One concept that I think will probably apply well across any number of different methods for enumerating the state is how to package up and transmit the data for that state.
This approach depends on the witness spec.
For a given key prefix, we need a standard way to package up the data under that prefix. We assume that we know nothing about how much data is under the prefix meaning that this mechanism needs to allow for chunking of the data. We also need to be sure that each chunk of the data is individually provable.

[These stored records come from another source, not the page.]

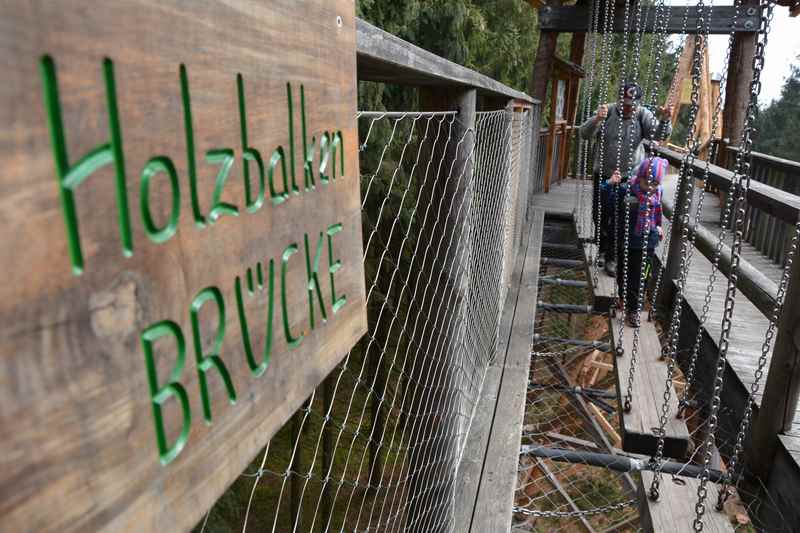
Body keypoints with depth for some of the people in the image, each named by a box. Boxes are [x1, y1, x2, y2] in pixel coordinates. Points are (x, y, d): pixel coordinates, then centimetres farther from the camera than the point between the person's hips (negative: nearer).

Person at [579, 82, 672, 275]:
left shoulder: (643, 115, -7)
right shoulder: (608, 111, -9)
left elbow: (659, 135, -17)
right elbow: (584, 133, -18)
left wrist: (665, 120, -38)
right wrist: (597, 120, -38)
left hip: (629, 176, -1)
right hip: (602, 174, 1)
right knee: (599, 215, 13)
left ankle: (612, 258, 15)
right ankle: (603, 249, 36)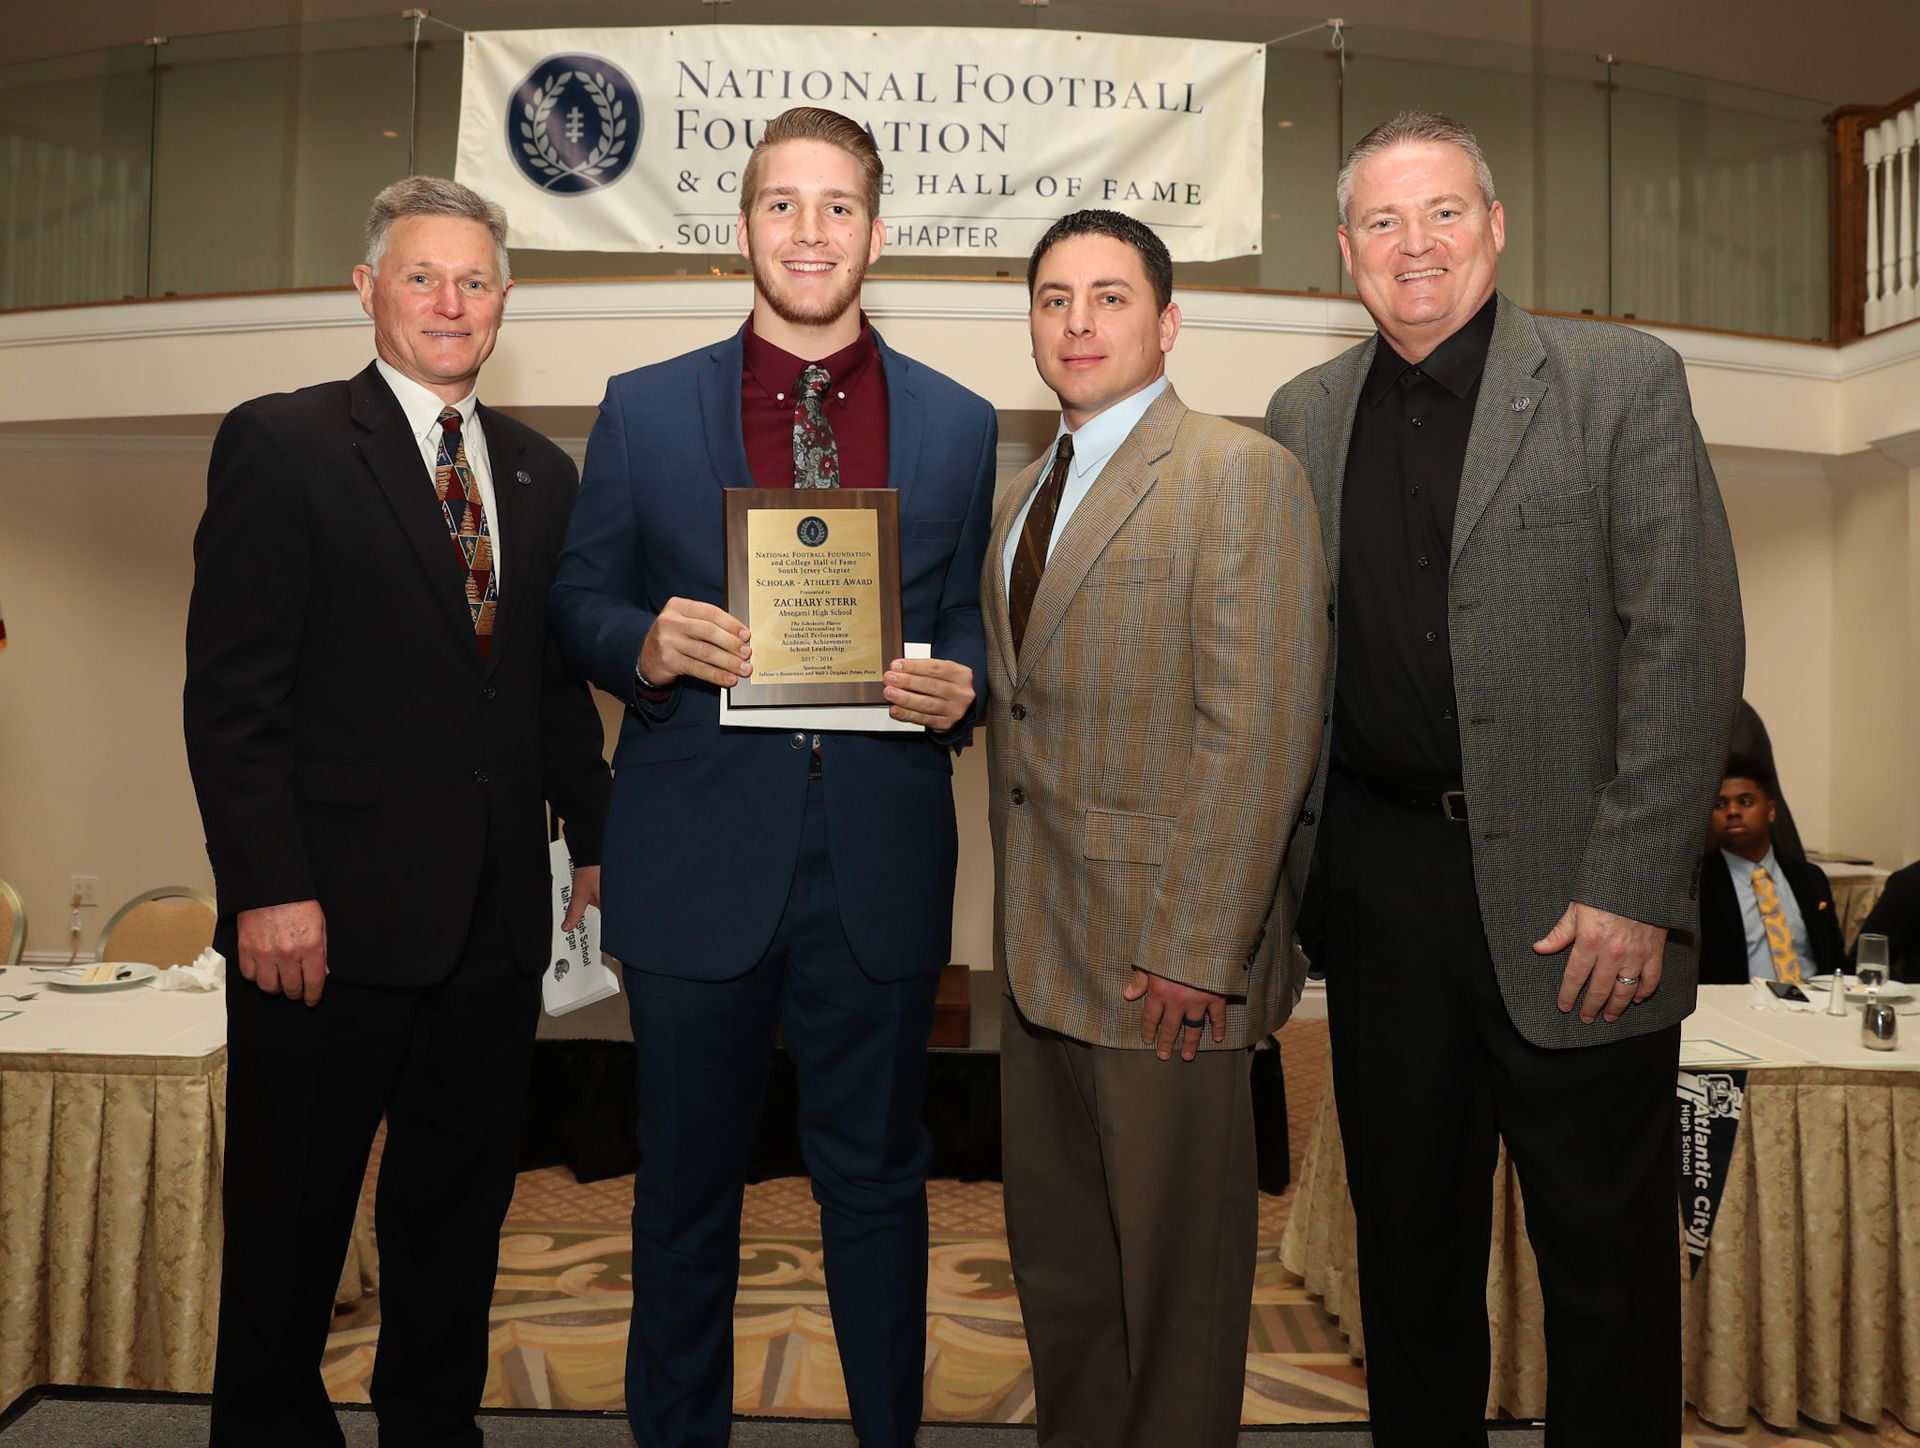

My current thinking is that it would be done roughly like this: For any tree of data that a client wishes to transmit to a peer, we define a rough maximum number of trie nodes that the witness can contain. This is similar to the GetNodeData
cap of 384 trie nodes. This provides an out-of-protocol way to ensure that the packets don’t get too large to transmit. So for a given witness we would have the following values:
state_root
: the state root under which this data is associatedprefix
: the path into the tree that the witness is forproof
: the actual witness
I’m currently not sure that the
prefix/state_root
differentiation is necessary but it doesn’t really matter that much at this point. We do however need to ensure we have a way to anchor the data that is being transmitted to a state root.
So a “seeder” who is transmitting data to a peer would build the witness and then chunk it into some set of pieces. These pieces would then be transmitted in order to peers. It also seems that we’d want some way of linking all of the chunks for a witness into the same bucket so that a peer can know how many total chunks there are so they can gauge their progress and definitively know they are done syncing a given section of the trie.
Another thing to think about under this model is whether we can define an algorithm for chunking such that two seeders transmitting data about the same prefix
under the same state_root
always produce the same chunk packets.